Esercizi da svolgere:
- A) Nel passo citato sullo status filiationis, quale rimedio indica il giudice di Milano per la contestazione mossa dalla Procura?
- B) Prosegui il passo citato sullo status filiationis, scrivendo il testo che segue la sua ultima frase.

Il Tribunale meneghino, ponendosi sul punto sulla stessa linea ermeneutica del Tribunale di Pistoia, afferma che la richiesta formulata dal PM “si sostanzia in una questione avente ad oggetto lo status filiationis che impone – quanto alla sua rimozione – il ricorso ai tipici procedimenti–azioni di stato – previste dal nostro ordinamento allorché si proponga una domanda diretta alla demolizione dello status di figlio” (così p. 5). In particolare, a parere di detto giudice, dato l’oggetto della contestazione mossa dalla Procura, il rimedio da utilizzare è quello previsto dall’art. 263 c.c., ossia l’impugnazione del riconoscimento per difetto di veridicità.

In aggiunta il giudice di Milano ricorda come da un lato la dichiarazione di nascita resa all’Ufficiale dello Stato Civile costituisca “un accertamento di grado intermedio”, superabile “soltanto da un titolo di grado maggiore, da una sentenza resa in un giudizio di stato”; dall’altro l’attività dell’Ufficiale dello stato civile si limita a recepire tale dichiarazione “e a formare l’atto o a trascriverlo o a effettuare l’annotazione” (così p. 9).  Conseguentemente quest’ultima attività non ha un’efficacia costitutiva, acquistando però ex lege l’atto formato “una forma di ‘pubblicità’ tale per cui lo status che da esso risulta può essere contestato solo esercitando in giudizio una delle azioni di stato tipiche” (così p. 9).

Materiale fornito:
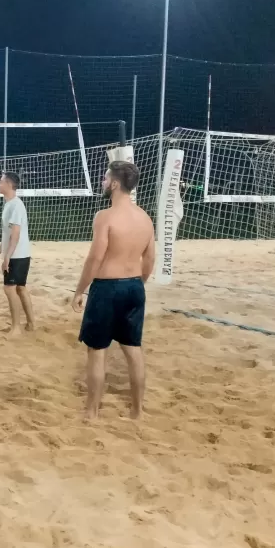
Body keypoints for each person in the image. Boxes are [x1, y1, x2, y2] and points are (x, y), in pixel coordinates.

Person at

Soluzioni degli esercizi:
- A) L'impugnazione del riconoscimento per difetto di veridicità, prevista dall'art. 263 c.c.

- B)
Dunque, a parere del Collegio milanese, relativamente alla fattispecie sottoposta al suo esame “il riconoscimento del minore, effettuato successivamente alla sua nascita, con la dichiarazione resa all’Ufficiale dello Stato Civile ai sensi dell’art. 254 c.c., ha determinato quell’accertamento di grado intermedio da cui è sorto il rapporto di filiazione del bambino” (così p. 9). A detta del medesimo giudice “l[L]o status di figlio è infatti provato dal suo atto di nascita ove il riconoscimento è trascritto e non potrà essere superato se non da un accertamento di grado superiore, ossia con una tipica azione di stato” (così p. 9).

Pertanto anche il Tribunale meneghino dichiara inammissibile il ricorso de quo.